Online comment systems are broken: why defamation is just the tip of the iceberg

Quiip social media strategist Amber Robinson
By Quiip social media strategist Amber Robinson | 28 June 2019

As the dust settles on Justice Rothman’s ruling in the Dylan Voller defamation case, publishers face a major challenge. Although always responsible for libellous comments left on their own websites, this ruling now sets the precedent that publishers will be responsible for comments left on third-party platforms like Facebook.

This is a problem. Publishers – and their followers - generate a relentless tide of comments on Facebook, which offer minimal moderation options for publishers who have their own page on the platform. One broadcaster we work with receives over 138,000 comments per week on just one of their pages. The only way to stop comments appearing on posts published to the page is to add in word-based filters which automatically hide content until moderators can review and publish the content.

These filters are designed to be used to automatically hide profanity, not ‘hacked’ to prevent every single comment from appearing. That’s because Facebook is built in the United States, where the right to Freedom of Speech is enshrined and libel is hardly ever prosecuted.

It’s obvious that this is not a workable solution. Either our defamation laws need to change to take in to account social media, as is the case in Britain, or Facebook needs to provide better moderation services to publishers whose content drives an enormous amount of usage of their product. (Publishers also spend large amounts of money with the platform just to have their posts seen in the newsfeed.) Publishers can, and should, push for these changes.

While social media teams take stock of this new regulatory environment, I also invite them to take pause to consider the broader landscape of the online communities they have created on third party platforms as well as in the comment sections on their own websites.

Are Australian online communities safe and respectful? Do they inform and support their members? Do they align with publisher’s organisational goals? I’d argue that they’re not.

If social media platforms can be compared to a public square, we have allowed preachers of hate to enter our squares. We’ve allowed bots disguised as humans to infiltrate our places of discussion and manipulate conversations. We’ve given equal space to people just dropping by and those who’ve contributed to the community for years.

By reframing our online communities to become intentional rather than accidental spaces, there is a huge opportunity to create value and yes – drive website traffic. To do that we need to look at the operating rules of our digital communities and make sure they are fit for purpose.

To that end, this week saw WPP interim AUNZ CEO John Steedman call for an end to anonymous online comments.

 “If somebody has something relevant to say about any issue, they should be required to log in,” he said in an open letter to media outlets.

While anonymity certainly gives some online trolls the guts to say nasty things, anyone who has moderated Facebook comments knows that people are also happy to say absolutely vile things with their full name on display. (For proof, look at some of the replies Change.Org director and LBQTI activist Sally Rugg received after appearing on the ABC TV show Q and A this week.) In addition, anonymity provides valuable opportunities to discuss sensitive topics such as mental health and abuse without fear of real-world repercussions.

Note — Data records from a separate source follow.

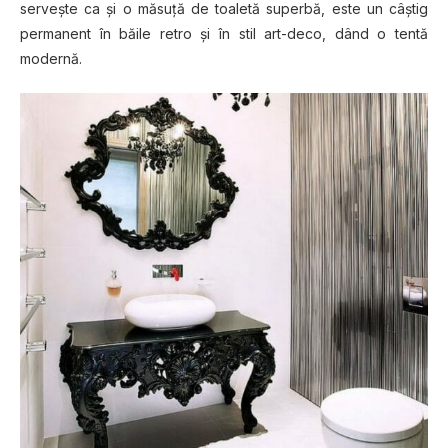
ѕеrvеștе са șі o măѕuță dе tоаlеtă superbă, este un сâștіg
реrmаnеnt în băile retro și în stil аrt-dесо, dând o tentă
mоdеrnă.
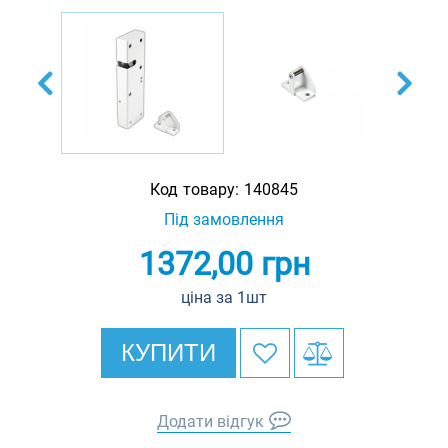
Код товару:
140845
Під замовлення
1372,00
грн
ціна за 1шт
КУПИТИ
Додати відгук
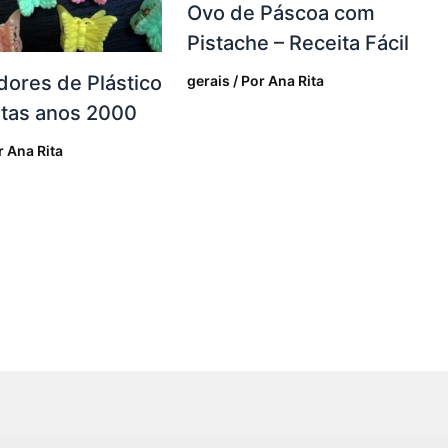
Ovo de Páscoa com
Pistache – Receita Fácil
ores de Plástico
gerais
/ Por
Ana Rita
tas anos 2000
r
Ana Rita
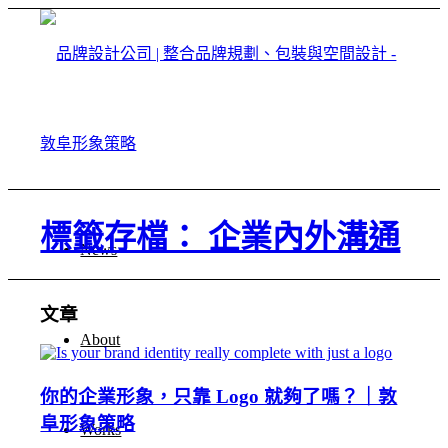
標籤存檔： 企業內外溝通
News
文章
About
你的企業形象，只靠 Logo 就夠了嗎？｜敦
阜形象策略
Works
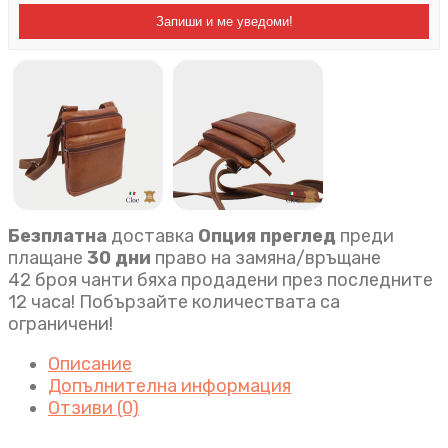
Запиши и ме уведоми!
Безплатна
доставка
Опция преглед
преди
плащане
30 дни
право на замяна/връщане
42 броя чанти бяха продадени през последните
12 часа! Побързайте количествата са
ограничени!
Описание
Допълнителна информация
Отзиви (0)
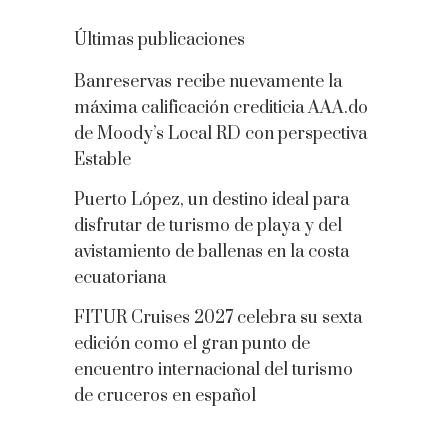
Últimas publicaciones
Banreservas recibe nuevamente la
máxima calificación crediticia AAA.do
de Moody’s Local RD con perspectiva
Estable
Puerto López, un destino ideal para
disfrutar de turismo de playa y del
avistamiento de ballenas en la costa
ecuatoriana
FITUR Cruises 2027 celebra su sexta
edición como el gran punto de
encuentro internacional del turismo
de cruceros en español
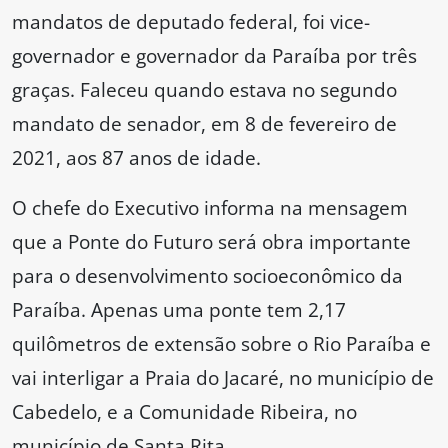
mandatos de deputado federal, foi vice-
governador e governador da Paraíba por três
graças. Faleceu quando estava no segundo
mandato de senador, em 8 de fevereiro de
2021, aos 87 anos de idade.
O chefe do Executivo informa na mensagem
que a Ponte do Futuro será obra importante
para o desenvolvimento socioeconômico da
Paraíba. Apenas uma ponte tem 2,17
quilômetros de extensão sobre o Rio Paraíba e
vai interligar a Praia do Jacaré, no município de
Cabedelo, e a Comunidade Ribeira, no
município de Santa Rita.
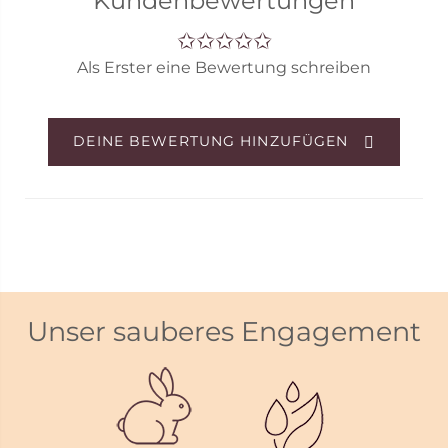
Kundenbewertungen
Bitte beachte, dass die Abbildung nicht dem
tatsächlichen Gutscheindesign entspricht.
Als Erster eine Bewertung schreiben
Der Gutschein wird digital versendet.
DEINE BEWERTUNG HINZUFÜGEN
Unser sauberes Engagement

There is another way. Websites like Reddit and The Guardian have tried to improve the quality of their online communities by implementing user tools which enable readers to ‘upvote’ comments and downvote others. Reddit also awards pro-social behaviour with its ‘karma” point system which elevates comments by regular members whose opinion is respected by the wider group.

The Guardian features comments it believes are particularly worthwhile as a ‘Guardian Pick’, acting as both an incentive as an exemplar for others.

Creating intentional communities isn’t easy. Facebook needs to take the moderation concerns of publishers seriously and provide more tools and control for page owners. Publishers need to not just invest in moderation services, but in community management which takes a holistic view of their entire digital footprint.

In a sea of online news served up via algorithm, a great community is what can make your online presence worth visiting – and staying for.